Eyüp ha tante storie in cui giocare una parte e ancora più debiti, un impiego precario, una motocicletta scassata e una pistola funzionante quanto basta; Hemme è il caposquadra dell’unità dove Eyüp essicca pomodori e ha una faccia da schiaffi. La conclusione sembrerebbe scontata ma in questo piccolo villaggio della Turchia rurale tutti sembrano aver bisogno di Eyüp nel dato momento. In Orizzonti a Venezia 81 un esausto saggio sul logorio della vita moderna e su quanto può rivelarsi complicato ammazzare qualcuno al giorno d’oggi.
Esordio tardivo ma eclettico, quello di Murat Fıratoğlu è un debutto politropo nelle vesti di regista e sceneggiatore di una pellicola che ha anche prodotto e recitato nel ruolo di protagonista. Non si tratta per fortuna di un se-ti-sposti-riesco-pure-a-vedere-il-film, bensì di un modesto viaggio nella foga dei sentimenti umani che scema così come monta, con la furia a lasciare il posto all’imbarazzo, lungo le contrade polverose di Siverek. Eyüp litiga pesantemente con Hemme e la situazione trascende quando il secondo insulta la madre del primo (che evidentemente in Anatolia è cosa grave e non precipuità della seconda media), così il bracciante in bancarotta, frustrato e incollerito, decide che non c’è soluzione migliore del duello ottocentesco. Lungo la strada incontrerà alcuni abitanti e parenti e amici, ognuno dei quali finirà per abusare del tempo del nostro aspirante uomo del sottosuolo fino a trascinarlo a casa al tramonto, sbollito e stanco, rassegnato a un’altra banale giornata di lavoro (si spera retribuito stavolta).
Uno zio deve essere riaccompagnato a casa per tagliare il cocomero, un anziano conoscente vorebbe parlare della figlia lontana, un amico chiede di badargli per cinque minuti il negozio, capita anche di incontrare una vecchia compagna di scuola, o quel cugino borioso con l’Audi full optional nuova fiammante. Eyüp è tante cose, come il suo interprete, e tutte contemporaneamente. Non è al centro di nessuna storia se non quella dell’alterco col sonnolento Hemme ma ha una funzione in tutte: uomo ben più empatico e condiscendente di quanto non possa sembrare inizialmente, il protagonista di One of those days when Hemme dies è appunto protagonista solo per un giorno, giorno in cui potrebbe accadere come non accadere una tragedia improvvisa in virtù di qualche presupposto triviale.
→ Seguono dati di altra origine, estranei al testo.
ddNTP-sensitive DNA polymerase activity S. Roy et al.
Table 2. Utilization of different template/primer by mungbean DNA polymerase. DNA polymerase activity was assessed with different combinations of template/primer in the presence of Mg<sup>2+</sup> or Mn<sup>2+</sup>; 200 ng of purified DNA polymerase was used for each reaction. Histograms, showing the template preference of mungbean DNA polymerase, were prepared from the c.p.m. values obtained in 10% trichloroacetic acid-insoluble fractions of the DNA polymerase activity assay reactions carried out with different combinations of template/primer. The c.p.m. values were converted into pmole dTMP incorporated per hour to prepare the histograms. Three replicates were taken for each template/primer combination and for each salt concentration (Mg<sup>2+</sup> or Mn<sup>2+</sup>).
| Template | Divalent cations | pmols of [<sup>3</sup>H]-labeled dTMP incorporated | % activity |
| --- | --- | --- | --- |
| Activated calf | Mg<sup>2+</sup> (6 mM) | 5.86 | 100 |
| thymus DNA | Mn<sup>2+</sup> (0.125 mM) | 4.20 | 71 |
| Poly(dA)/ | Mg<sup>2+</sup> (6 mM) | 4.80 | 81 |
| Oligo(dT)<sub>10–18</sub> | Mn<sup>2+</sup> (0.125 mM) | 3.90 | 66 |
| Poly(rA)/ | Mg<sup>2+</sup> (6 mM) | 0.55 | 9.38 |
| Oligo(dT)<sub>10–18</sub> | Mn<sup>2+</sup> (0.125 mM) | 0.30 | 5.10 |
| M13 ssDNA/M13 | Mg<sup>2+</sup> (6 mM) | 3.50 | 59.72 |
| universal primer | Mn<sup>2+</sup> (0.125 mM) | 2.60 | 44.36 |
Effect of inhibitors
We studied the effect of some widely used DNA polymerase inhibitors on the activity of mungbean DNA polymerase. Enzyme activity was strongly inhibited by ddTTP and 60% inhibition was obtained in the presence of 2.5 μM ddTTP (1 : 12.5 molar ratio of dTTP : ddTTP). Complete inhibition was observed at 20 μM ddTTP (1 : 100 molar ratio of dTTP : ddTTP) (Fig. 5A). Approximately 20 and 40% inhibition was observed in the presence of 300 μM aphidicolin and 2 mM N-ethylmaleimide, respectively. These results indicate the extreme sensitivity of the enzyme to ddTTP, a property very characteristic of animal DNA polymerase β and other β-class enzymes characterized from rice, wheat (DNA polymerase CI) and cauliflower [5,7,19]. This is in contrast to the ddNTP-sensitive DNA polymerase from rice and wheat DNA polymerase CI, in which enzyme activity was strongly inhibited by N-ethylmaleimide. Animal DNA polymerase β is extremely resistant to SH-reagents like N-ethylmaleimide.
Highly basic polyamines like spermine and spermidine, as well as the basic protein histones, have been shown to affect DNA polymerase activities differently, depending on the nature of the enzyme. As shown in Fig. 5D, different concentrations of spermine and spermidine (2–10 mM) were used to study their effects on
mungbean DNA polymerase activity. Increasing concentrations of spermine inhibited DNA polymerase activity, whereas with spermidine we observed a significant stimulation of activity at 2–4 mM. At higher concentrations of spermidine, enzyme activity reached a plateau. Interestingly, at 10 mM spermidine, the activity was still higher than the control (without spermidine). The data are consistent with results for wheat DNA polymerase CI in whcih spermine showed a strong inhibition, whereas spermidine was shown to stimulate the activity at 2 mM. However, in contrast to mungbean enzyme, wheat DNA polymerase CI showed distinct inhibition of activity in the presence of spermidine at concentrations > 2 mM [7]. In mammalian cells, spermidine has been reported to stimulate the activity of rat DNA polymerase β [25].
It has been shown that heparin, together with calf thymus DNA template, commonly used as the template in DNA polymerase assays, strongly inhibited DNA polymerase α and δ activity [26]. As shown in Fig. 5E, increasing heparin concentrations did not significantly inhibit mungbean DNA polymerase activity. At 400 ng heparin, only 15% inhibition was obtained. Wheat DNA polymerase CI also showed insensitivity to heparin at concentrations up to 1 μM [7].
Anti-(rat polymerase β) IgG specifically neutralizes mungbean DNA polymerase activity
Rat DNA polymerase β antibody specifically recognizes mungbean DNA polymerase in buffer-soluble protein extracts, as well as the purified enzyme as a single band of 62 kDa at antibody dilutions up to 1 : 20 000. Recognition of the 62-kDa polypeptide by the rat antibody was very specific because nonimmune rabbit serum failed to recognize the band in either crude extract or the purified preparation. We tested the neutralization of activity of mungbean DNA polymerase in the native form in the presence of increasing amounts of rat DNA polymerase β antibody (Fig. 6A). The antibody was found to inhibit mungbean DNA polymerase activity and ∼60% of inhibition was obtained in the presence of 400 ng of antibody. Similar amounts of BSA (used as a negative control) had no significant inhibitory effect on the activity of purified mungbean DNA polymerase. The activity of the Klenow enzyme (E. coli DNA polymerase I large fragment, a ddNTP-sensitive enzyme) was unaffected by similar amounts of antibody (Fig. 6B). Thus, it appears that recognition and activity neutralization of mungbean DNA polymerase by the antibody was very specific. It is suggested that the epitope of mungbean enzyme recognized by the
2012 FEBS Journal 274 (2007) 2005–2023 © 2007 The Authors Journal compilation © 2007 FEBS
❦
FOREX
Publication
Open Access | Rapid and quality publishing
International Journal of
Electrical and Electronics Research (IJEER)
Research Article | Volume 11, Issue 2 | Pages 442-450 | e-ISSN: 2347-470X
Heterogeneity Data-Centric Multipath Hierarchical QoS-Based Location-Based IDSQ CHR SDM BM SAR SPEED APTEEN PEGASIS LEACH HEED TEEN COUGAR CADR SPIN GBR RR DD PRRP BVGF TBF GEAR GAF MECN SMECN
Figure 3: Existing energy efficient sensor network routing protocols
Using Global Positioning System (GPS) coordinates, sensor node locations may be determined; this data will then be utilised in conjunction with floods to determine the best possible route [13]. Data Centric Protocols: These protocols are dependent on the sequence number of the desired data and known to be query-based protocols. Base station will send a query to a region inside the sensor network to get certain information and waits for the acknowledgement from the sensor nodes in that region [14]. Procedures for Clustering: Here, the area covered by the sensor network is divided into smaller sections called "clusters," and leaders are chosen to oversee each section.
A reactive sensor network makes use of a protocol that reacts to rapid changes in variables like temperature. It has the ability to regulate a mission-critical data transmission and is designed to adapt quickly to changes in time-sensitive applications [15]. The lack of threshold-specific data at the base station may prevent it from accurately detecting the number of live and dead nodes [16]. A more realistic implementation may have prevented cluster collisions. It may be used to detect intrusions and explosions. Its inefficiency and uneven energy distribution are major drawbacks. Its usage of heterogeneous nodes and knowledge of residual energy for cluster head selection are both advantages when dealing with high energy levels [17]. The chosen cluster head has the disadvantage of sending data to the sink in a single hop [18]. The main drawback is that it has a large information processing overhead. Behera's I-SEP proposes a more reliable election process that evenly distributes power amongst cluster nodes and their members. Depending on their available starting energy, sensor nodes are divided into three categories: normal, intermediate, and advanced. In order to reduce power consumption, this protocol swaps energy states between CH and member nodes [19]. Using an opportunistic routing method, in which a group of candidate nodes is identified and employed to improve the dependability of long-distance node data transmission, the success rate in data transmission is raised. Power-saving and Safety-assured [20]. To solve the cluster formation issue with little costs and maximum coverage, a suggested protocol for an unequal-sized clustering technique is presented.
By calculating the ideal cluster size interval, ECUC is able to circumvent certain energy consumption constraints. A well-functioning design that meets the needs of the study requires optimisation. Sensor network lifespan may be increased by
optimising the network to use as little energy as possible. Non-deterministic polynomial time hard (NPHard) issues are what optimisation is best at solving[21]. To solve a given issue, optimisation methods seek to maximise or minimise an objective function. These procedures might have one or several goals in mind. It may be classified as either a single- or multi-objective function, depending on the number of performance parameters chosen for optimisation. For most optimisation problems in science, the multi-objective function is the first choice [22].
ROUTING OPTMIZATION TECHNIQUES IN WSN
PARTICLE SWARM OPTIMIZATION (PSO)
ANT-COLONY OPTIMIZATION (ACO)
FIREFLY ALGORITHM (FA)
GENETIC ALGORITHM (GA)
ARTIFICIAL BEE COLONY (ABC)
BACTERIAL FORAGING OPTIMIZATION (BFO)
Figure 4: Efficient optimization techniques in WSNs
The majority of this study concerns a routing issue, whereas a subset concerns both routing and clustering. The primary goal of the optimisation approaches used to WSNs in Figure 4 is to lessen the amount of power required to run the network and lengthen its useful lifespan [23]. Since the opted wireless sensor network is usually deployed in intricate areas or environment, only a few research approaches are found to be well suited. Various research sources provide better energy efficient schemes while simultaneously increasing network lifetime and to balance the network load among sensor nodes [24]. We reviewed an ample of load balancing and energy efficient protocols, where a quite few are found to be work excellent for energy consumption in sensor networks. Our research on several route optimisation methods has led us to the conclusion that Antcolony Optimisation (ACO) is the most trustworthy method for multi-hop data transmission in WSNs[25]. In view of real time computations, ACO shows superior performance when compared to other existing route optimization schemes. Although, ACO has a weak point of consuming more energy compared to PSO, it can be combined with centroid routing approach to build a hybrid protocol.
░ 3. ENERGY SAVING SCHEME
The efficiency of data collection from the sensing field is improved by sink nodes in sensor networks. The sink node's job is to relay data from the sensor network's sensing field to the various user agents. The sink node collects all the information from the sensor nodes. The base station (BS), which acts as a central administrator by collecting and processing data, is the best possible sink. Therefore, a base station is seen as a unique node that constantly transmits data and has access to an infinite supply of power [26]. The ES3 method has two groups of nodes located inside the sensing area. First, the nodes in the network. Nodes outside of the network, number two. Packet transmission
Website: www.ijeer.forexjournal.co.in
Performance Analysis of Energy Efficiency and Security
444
E da circostanze altrettanto triviali Eyüp viene distratto e ricondotto sulla retta via.
Elogio della banalità come delle storie che da essa vengono attraversate senza esserne svilite, l’opera prima di Fıratoğlu è il tentativo di mostrare quante rette eccezionali possano passare per un unico frivolo punto, quanto sottile è il velo che separa Hemme dal ritrovarsi con un buco nelle viscere a schiacciare l’agognato pisolino davanti alle repliche di Heidi, trovata finalmente pace dalle mosche che lo rendevano insonne e irascibile, nonché in prospettiva vittima di un’omicidio premeditato; il suo carnefice però ha così tanto tempo per premeditare che alla fine desiste.
Fıratoğlu cerca di mettere in scena l’essenza della quotidianità e ne lambisce i bordi, l’ampio spettro di violenta emotività sullo schermo ne riassume l’ambiguità di fondo. L’esplosione di collera dovuta a qualche parola fuori posto rapidamente maturata in umiliazione non viene percepita dagli abitanti del villaggio; Eyüp ha il fuoco dentro ma nessuno se ne accorge, un intero microcosmo è così assorbito dalle proprie monotone consuetudini da rivelare al killer in erba l’effimerità del suo stato d’animo e illustra il paradosso della scivolosa condizione umana/urbana dove il fantasma della violenza aleggia senza sosta sul medesimo quieto vivere in grado di lenire ogni ferita nell’orgoglio quando ne scoverchia la futilità.
Le scelte stilistiche del film rendono ancora più semplice assistere al graduale stemperamento che contrassegna lo sviluppo narrativo: di pari passo stemperano anche i colori e la durezza dei quadri, che diventano sempre più ampi e palesano il piccolo cabotaggio della sensibilità di Eyüp; il film si chiude proprio con un campo lungo dove la figura del singolo rimpicciolisce man mano che si allontana dalla mdp, ridiventando il puntino nel nulla dell’universo che è sempre stato e che One of those days when Hemme dies ha saputo a suo modo nobilitare nel saper esporre, con tutto il pudore del caso, quanta impetuosità può passare per la testa di un uomo comune in un giorno comune, perché è tragicomicamente inevitabile pensarsi protagonisti almeno della propria storia.